Write out again, exactly, the lines below starting at the one with "TABLE 2 | The" and ending at the one with "Figure 9. Absorption".

(Collected data entries)

==================================================

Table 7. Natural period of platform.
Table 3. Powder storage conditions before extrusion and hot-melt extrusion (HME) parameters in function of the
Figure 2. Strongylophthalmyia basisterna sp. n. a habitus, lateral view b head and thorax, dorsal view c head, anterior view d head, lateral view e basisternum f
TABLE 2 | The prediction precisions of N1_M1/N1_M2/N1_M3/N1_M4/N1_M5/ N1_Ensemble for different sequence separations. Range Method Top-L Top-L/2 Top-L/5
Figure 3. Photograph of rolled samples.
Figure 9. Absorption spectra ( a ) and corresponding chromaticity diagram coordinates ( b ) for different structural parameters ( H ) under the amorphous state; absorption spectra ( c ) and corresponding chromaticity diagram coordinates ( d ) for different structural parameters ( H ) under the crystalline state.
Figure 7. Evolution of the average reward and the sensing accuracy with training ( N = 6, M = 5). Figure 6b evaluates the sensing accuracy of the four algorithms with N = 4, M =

==================================================

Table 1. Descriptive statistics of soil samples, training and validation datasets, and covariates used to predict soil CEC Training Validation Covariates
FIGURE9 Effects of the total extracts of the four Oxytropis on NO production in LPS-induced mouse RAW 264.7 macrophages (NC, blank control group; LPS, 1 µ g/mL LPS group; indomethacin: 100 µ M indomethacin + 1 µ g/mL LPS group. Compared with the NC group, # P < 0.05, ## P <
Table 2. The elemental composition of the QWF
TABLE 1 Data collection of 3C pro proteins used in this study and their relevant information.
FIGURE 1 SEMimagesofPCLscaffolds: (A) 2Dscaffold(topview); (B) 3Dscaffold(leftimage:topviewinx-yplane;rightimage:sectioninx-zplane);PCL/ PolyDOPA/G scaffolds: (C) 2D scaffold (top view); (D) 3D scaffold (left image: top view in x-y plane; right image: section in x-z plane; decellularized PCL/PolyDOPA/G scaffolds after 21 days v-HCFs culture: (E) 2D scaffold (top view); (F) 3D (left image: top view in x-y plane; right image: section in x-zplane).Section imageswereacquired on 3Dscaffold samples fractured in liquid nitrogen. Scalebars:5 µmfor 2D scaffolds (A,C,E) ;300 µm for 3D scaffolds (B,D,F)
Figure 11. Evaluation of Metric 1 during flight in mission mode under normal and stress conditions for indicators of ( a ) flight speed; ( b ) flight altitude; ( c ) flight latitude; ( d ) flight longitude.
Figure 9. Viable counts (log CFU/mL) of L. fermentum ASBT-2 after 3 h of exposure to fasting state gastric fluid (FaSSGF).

==================================================

PROBLEM SOLUTION ▸
TABLE 2 | The prediction precisions of N1_M1/N1_M2/N1_M3/N1_M4/N1_M5/ N1_Ensemble for different sequence separations. Range Method Top-L Top-L/2 Top-L/5
Figure 3. Photograph of rolled samples.
Figure 9. Absorption spectra ( a ) and corresponding chromaticity diagram coordinates ( b ) for different structural parameters ( H ) under the amorphous state; absorption spectra ( c ) and corresponding chromaticity diagram coordinates ( d ) for different structural parameters ( H ) under the crystalline state.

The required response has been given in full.